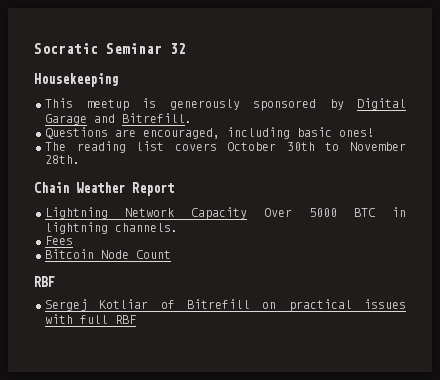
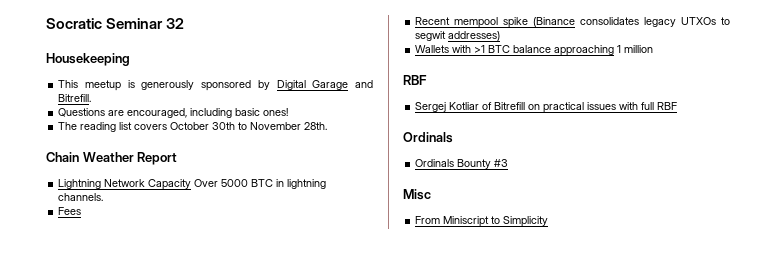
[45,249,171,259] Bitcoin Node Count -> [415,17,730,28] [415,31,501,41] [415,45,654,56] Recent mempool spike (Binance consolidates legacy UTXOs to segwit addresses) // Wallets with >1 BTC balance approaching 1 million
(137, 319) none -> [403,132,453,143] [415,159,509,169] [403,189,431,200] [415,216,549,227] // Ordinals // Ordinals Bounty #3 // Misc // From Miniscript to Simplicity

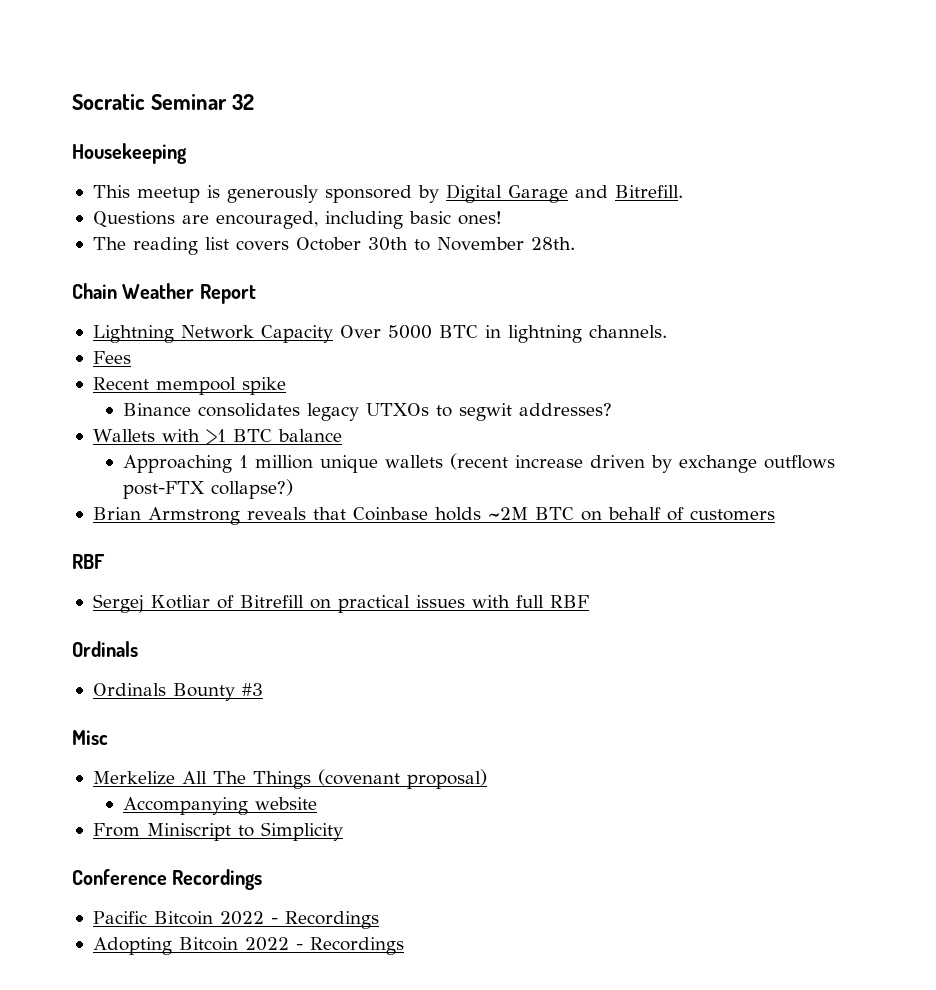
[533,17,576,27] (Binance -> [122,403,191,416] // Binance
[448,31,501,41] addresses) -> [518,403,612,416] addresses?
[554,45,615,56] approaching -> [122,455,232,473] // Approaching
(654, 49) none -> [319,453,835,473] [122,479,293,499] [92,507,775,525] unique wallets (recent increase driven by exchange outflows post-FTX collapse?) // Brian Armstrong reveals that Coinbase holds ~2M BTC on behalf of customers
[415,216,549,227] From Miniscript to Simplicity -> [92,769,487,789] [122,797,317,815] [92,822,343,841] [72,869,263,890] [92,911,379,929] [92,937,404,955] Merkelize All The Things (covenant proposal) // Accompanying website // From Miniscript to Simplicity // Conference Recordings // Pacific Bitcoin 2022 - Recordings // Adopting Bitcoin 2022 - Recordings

--- --- ---

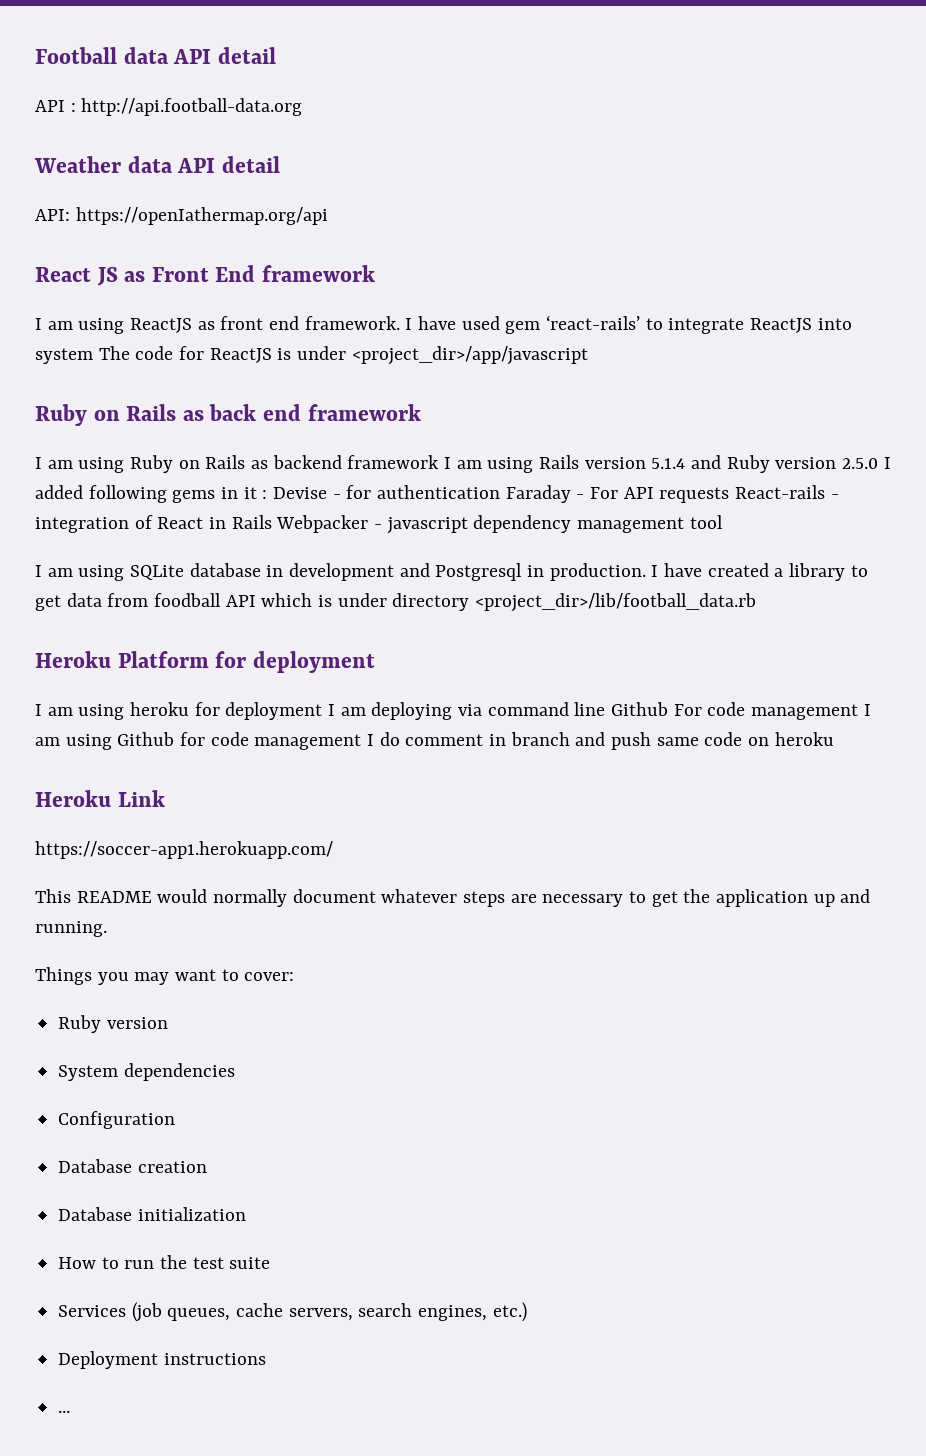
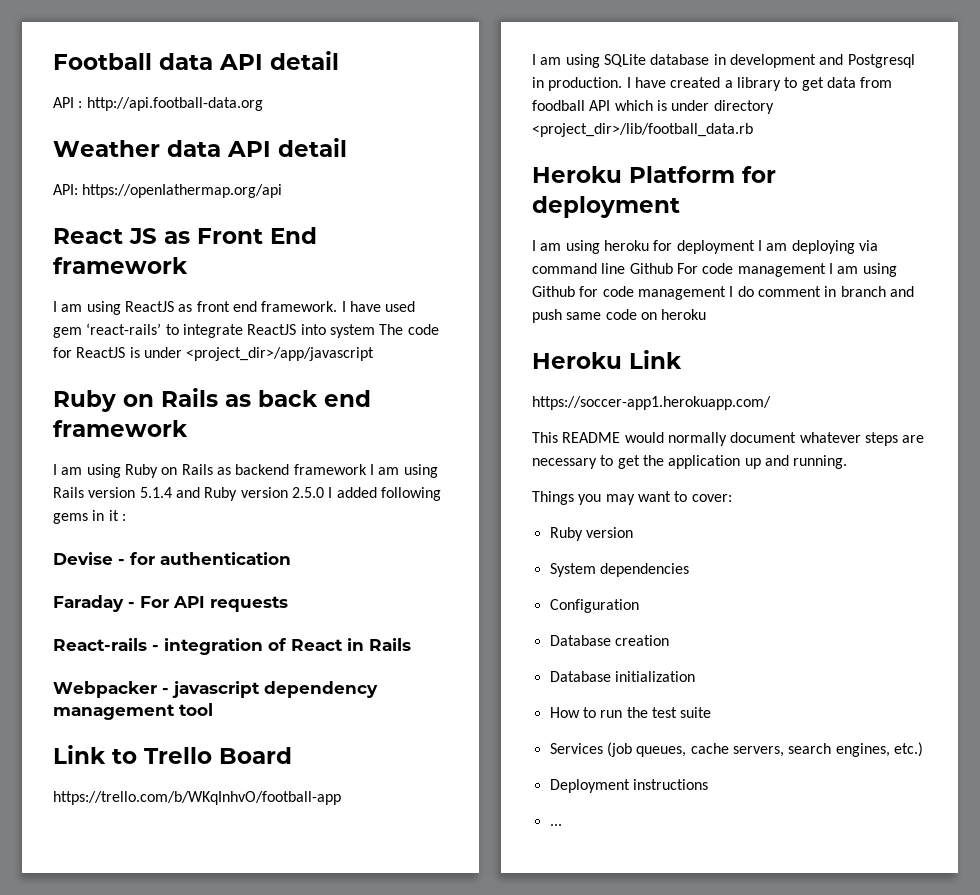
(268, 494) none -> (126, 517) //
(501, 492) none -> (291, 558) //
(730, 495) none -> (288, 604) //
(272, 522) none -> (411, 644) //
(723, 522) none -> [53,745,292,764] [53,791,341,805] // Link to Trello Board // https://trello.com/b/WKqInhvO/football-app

--- --- ---

**Exercise brief:** Look over the records above and filter for each line with the word "Binance".

**Final answer:**
[45,249,171,259] Bitcoin Node Count -> [415,17,730,28] [415,31,501,41] [415,45,654,56] Recent mempool spike (Binance consolidates legacy UTXOs to segwit addresses) // Wallets with >1 BTC balance approaching 1 million
[533,17,576,27] (Binance -> [122,403,191,416] // Binance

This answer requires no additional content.